[[ Given entries open ]]

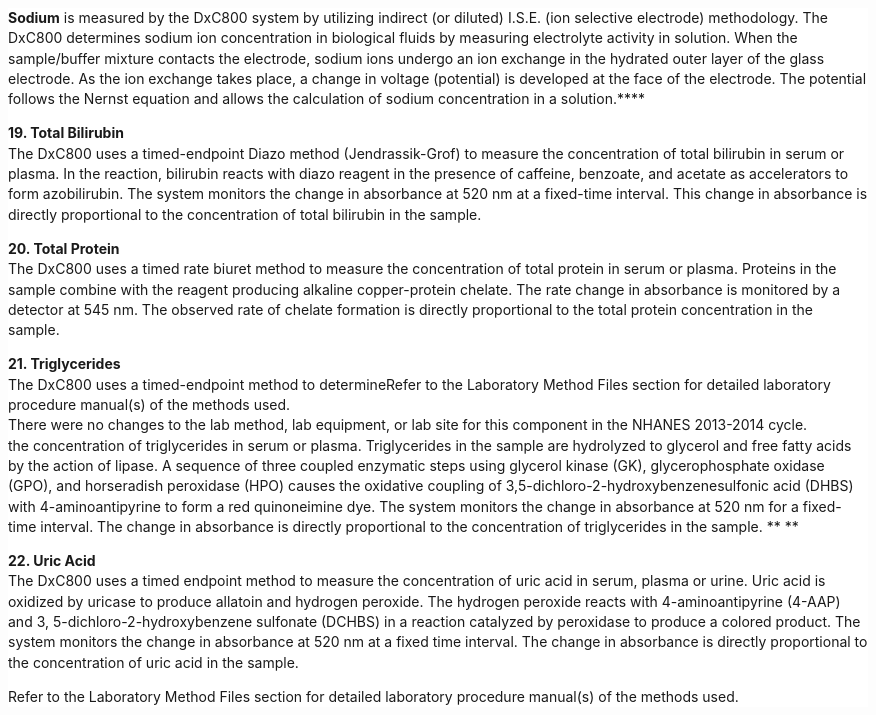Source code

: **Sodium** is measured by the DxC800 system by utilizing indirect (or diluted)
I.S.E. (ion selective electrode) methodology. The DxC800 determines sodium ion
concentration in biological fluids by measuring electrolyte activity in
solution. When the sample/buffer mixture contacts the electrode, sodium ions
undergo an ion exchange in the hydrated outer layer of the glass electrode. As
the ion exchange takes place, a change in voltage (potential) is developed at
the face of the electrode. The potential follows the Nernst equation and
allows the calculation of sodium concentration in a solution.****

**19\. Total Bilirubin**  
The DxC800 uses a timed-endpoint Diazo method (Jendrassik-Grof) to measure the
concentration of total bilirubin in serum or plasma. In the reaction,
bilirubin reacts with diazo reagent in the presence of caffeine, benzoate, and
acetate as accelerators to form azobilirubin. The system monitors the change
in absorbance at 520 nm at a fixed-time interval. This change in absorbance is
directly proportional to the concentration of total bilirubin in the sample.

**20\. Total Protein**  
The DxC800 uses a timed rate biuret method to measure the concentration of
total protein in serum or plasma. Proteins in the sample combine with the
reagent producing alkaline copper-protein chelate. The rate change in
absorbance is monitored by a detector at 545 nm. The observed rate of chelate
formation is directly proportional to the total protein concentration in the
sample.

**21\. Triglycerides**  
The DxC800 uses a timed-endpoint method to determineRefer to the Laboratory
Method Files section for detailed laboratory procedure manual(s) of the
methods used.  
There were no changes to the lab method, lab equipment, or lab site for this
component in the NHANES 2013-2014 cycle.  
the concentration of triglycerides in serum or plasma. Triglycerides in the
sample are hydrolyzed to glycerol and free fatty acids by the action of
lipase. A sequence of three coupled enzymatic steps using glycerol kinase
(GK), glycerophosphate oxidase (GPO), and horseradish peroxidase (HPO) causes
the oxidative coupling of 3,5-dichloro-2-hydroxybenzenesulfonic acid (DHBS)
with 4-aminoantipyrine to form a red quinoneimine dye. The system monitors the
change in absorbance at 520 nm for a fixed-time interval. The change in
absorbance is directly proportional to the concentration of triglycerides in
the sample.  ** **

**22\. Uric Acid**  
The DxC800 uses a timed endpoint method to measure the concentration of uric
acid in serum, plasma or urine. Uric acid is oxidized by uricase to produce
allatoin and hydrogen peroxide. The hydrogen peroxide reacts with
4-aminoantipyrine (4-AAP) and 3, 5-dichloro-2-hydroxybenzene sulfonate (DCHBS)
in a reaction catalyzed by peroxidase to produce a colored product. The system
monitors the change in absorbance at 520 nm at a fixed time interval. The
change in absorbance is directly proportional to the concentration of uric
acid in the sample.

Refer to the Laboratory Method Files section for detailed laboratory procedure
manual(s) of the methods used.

[[ Given entries closed ]]
[[ Given entries open ]]

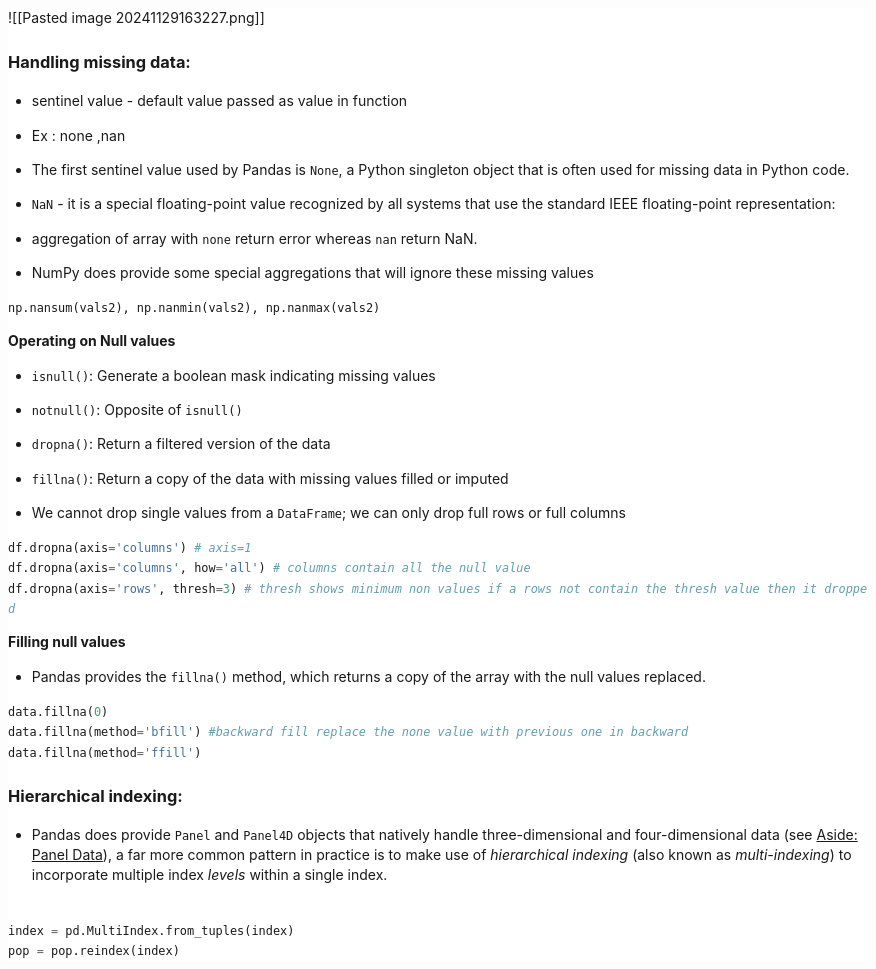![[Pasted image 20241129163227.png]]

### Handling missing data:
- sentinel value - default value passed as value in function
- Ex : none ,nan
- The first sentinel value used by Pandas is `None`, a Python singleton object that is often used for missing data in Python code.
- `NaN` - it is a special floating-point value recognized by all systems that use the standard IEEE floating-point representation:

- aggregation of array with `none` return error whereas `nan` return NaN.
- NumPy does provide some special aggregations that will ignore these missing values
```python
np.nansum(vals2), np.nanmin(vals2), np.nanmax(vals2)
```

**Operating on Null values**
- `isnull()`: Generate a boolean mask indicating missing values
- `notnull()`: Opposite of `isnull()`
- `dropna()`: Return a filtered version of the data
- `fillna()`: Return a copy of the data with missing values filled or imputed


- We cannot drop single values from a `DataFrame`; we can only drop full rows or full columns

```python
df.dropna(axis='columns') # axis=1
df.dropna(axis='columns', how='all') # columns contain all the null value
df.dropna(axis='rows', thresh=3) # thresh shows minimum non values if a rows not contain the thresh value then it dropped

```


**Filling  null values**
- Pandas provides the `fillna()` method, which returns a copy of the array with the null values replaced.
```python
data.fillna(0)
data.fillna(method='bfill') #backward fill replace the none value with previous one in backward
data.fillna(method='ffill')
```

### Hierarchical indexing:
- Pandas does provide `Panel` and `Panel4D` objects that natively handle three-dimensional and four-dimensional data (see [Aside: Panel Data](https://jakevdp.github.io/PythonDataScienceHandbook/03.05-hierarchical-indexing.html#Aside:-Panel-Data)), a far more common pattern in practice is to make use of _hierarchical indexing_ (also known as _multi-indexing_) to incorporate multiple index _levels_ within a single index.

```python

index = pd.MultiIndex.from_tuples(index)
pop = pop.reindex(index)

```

[[ Given entries closed ]]

▸ **Exercise objective**
Starting with the line above that holds "Source code", restate each line word for word up to and including the line that holds "concentration in biological". Drop the pictures.

▸ **Exercise solution**
Source code

: **Sodium** is measured by the DxC800 system by utilizing indirect (or diluted)
I.S.E. (ion selective electrode) methodology. The DxC800 determines sodium ion
concentration in biological fluids by measuring electrolyte activity in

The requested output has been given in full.